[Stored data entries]
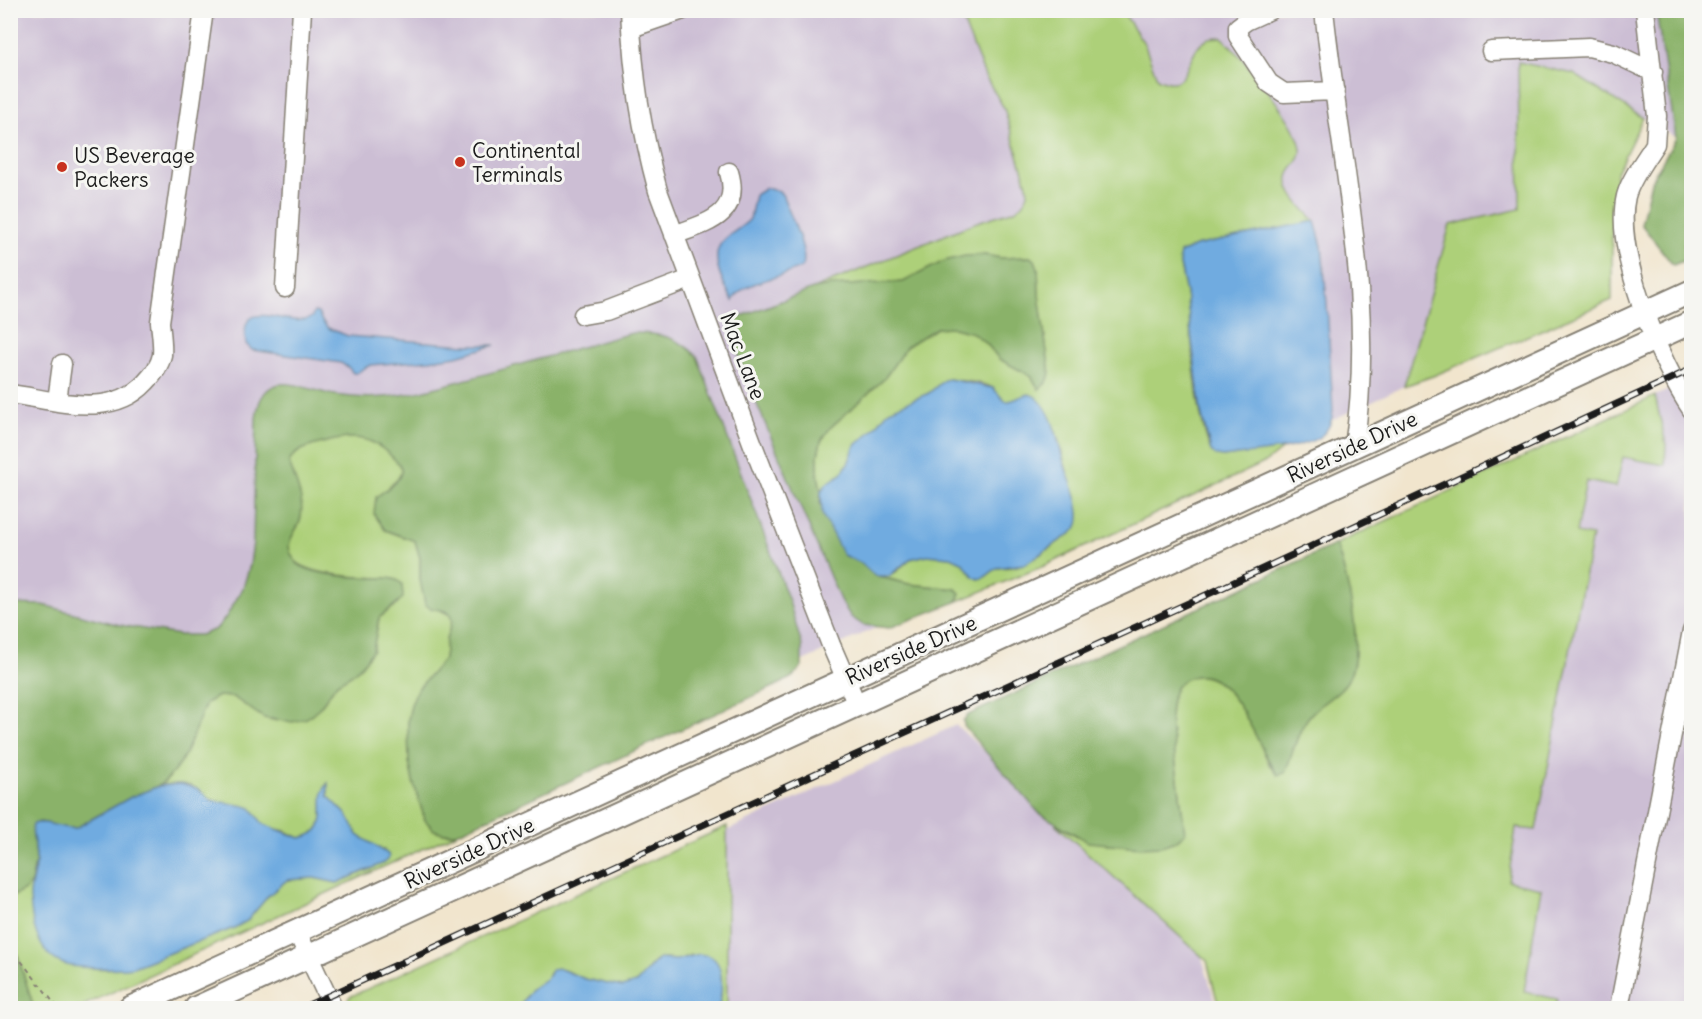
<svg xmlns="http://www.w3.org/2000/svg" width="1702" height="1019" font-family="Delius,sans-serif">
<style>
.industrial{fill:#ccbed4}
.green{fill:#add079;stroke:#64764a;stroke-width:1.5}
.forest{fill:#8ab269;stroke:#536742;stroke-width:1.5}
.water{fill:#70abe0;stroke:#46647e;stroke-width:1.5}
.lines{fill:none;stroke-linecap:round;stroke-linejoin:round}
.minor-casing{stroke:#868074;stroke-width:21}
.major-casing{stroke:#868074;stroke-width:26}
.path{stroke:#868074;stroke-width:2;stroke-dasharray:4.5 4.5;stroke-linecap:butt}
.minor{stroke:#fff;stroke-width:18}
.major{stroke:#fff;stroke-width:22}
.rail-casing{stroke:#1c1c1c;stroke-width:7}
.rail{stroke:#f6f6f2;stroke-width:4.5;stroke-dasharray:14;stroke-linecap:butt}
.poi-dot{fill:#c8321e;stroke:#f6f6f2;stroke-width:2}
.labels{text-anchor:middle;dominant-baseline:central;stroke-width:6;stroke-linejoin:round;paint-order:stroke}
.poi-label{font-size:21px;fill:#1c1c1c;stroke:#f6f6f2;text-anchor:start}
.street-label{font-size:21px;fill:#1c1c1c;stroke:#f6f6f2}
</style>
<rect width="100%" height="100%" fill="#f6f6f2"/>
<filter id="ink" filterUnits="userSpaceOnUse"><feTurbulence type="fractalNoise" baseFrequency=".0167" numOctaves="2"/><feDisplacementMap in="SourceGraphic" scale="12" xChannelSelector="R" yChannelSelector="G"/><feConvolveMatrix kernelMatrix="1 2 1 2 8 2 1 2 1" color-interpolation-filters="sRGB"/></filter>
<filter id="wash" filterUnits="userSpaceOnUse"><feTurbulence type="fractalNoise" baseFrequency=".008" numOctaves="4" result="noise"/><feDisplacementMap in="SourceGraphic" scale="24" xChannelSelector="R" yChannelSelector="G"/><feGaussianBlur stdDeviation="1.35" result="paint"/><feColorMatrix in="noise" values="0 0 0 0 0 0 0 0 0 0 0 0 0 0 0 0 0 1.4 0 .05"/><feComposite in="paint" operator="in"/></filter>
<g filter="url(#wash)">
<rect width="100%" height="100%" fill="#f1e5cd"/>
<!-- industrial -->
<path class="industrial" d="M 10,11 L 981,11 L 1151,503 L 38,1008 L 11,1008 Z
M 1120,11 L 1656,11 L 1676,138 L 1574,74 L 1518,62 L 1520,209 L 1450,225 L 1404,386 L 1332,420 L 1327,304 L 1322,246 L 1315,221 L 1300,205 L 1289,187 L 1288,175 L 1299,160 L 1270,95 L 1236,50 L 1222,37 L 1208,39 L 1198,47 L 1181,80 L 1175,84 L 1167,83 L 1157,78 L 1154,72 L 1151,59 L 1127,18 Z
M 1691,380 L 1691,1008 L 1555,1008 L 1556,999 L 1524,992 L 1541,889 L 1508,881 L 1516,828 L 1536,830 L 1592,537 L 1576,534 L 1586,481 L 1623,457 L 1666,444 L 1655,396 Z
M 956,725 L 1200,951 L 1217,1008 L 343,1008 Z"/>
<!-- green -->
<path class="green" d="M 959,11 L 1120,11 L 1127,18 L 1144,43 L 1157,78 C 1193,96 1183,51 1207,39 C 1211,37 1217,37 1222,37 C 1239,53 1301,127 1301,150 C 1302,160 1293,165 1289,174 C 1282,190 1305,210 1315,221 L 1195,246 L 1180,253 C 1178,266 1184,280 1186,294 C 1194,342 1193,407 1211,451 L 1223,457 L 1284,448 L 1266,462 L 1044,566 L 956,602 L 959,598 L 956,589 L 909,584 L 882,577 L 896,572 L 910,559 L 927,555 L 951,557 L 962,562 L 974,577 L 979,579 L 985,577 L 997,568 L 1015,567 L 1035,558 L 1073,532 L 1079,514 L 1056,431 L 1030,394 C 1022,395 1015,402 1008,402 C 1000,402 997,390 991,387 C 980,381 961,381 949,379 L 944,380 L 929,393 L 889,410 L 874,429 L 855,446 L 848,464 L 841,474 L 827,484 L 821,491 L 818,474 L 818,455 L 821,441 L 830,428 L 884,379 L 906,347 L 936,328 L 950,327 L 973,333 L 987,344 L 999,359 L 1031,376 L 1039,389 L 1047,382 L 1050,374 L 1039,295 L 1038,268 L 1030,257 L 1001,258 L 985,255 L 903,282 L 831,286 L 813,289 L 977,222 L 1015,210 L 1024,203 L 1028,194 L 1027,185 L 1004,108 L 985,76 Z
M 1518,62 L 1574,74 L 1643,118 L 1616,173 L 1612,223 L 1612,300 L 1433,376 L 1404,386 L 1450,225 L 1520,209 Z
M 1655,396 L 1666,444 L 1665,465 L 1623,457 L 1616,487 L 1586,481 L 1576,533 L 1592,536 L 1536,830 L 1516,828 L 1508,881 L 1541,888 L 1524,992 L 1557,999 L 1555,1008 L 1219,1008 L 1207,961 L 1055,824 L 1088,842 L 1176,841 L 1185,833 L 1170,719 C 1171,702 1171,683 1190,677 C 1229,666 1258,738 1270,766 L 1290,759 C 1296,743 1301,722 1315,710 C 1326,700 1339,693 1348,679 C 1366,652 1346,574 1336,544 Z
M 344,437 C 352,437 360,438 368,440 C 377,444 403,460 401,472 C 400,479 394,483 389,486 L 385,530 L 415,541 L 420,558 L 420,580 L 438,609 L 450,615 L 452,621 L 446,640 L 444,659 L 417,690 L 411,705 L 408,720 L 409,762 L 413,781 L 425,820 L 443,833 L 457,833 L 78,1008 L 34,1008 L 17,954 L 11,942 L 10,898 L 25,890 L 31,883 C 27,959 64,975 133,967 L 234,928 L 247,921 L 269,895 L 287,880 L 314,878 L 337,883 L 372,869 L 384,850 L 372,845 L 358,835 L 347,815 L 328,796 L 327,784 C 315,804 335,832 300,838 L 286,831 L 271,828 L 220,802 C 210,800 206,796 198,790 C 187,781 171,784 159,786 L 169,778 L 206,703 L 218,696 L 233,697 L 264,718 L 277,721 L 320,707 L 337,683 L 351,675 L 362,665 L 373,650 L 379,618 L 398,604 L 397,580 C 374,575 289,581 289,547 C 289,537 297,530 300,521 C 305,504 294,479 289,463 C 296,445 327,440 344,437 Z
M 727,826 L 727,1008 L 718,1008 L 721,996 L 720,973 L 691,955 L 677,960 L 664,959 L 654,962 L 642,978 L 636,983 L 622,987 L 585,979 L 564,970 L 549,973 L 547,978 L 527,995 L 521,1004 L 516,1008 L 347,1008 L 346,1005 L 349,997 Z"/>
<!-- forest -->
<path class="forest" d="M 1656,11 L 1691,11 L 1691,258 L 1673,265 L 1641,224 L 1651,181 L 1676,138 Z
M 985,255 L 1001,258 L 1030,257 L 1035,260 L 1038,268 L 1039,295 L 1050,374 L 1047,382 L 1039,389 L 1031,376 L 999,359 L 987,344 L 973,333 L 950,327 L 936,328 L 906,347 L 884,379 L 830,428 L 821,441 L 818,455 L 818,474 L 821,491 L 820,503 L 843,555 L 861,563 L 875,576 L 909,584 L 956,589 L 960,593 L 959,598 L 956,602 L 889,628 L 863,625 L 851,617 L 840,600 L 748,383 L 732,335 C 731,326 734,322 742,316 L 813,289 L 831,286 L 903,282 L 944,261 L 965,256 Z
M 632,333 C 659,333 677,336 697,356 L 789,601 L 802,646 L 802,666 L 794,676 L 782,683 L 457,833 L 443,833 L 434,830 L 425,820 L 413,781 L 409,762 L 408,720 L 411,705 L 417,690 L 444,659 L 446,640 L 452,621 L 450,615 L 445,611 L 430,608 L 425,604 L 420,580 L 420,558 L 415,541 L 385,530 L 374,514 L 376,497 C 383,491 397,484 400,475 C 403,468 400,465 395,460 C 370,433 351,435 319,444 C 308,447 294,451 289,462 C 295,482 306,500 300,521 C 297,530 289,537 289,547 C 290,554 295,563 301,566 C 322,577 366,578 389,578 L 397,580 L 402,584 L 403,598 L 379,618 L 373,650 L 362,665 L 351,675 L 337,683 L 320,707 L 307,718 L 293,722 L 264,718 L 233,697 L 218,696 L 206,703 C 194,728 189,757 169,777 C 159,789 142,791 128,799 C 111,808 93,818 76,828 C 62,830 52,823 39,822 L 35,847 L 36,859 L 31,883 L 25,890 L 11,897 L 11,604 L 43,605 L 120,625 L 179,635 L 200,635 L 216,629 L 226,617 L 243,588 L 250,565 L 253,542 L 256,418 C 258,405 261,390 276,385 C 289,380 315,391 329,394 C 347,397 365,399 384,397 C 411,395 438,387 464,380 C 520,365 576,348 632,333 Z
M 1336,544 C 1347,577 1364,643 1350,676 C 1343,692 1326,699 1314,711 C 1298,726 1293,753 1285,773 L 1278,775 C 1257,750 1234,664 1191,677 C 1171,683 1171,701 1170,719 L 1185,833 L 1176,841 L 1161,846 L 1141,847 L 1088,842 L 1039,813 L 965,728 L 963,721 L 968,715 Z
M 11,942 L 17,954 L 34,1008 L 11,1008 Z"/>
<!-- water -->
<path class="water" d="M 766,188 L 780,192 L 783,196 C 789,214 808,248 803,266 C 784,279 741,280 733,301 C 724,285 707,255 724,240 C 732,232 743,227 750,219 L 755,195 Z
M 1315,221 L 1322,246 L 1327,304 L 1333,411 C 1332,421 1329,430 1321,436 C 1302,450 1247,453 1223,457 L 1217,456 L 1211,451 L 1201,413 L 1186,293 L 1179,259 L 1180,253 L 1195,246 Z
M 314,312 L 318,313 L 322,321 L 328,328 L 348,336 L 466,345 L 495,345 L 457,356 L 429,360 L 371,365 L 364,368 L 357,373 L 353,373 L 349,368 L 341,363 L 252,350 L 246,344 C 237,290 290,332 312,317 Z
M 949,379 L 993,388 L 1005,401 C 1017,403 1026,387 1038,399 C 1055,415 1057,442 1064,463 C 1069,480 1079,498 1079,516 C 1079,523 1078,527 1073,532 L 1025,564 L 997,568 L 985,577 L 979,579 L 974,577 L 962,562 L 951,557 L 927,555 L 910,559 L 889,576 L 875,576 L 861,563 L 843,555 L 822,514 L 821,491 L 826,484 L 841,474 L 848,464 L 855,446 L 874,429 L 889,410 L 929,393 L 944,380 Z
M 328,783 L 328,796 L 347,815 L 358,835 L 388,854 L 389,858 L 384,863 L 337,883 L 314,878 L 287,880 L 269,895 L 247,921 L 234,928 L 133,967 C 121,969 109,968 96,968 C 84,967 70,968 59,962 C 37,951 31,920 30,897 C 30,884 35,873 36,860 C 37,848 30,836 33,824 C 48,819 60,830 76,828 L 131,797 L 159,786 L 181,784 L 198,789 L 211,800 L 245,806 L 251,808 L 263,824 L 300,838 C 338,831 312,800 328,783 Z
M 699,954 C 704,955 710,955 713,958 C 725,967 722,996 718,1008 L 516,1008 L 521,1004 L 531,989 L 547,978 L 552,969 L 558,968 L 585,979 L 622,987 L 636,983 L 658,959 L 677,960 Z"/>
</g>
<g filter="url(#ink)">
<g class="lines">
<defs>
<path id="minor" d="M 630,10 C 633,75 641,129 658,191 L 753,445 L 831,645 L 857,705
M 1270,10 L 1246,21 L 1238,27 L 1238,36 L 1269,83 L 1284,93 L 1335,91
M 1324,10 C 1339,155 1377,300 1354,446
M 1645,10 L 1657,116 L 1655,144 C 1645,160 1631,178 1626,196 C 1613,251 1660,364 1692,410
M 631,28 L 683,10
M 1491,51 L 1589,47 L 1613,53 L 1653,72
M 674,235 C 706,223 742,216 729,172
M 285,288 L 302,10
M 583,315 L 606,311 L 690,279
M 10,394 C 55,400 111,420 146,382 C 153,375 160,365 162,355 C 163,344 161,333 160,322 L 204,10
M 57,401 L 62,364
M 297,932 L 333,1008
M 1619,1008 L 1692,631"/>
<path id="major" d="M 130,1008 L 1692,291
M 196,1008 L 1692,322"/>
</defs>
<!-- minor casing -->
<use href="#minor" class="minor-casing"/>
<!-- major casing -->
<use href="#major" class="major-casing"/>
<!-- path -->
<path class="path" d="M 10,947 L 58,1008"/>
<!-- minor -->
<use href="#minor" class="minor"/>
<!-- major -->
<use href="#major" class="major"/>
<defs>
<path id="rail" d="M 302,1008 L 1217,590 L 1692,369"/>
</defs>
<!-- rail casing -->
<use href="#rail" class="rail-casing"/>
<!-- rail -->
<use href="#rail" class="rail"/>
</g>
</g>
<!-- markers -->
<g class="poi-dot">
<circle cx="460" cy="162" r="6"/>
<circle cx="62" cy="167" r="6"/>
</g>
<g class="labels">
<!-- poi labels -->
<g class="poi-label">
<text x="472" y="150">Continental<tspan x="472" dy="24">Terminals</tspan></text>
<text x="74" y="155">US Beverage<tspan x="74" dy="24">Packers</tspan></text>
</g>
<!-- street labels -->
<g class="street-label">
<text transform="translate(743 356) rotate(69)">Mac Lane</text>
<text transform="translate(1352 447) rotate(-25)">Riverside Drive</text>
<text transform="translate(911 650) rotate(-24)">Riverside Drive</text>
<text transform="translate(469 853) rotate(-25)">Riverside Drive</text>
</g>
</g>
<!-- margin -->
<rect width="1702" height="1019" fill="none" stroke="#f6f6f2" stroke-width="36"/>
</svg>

_PROBLEM REQUIREMENTS_
What lines above contain "wash"? Copy them out.

_YOUR RESPONSE_
<filter id="wash" filterUnits="userSpaceOnUse"><feTurbulence type="fractalNoise" baseFrequency=".008" numOctaves="4" result="noise"/><feDisplacementMap in="SourceGraphic" scale="24" xChannelSelector="R" yChannelSelector="G"/><feGaussianBlur stdDeviation="1.35" result="paint"/><feColorMatrix in="noise" values="0 0 0 0 0 0 0 0 0 0 0 0 0 0 0 0 0 1.4 0 .05"/><feComposite in="paint" operator="in"/></filter>
<g filter="url(#wash)">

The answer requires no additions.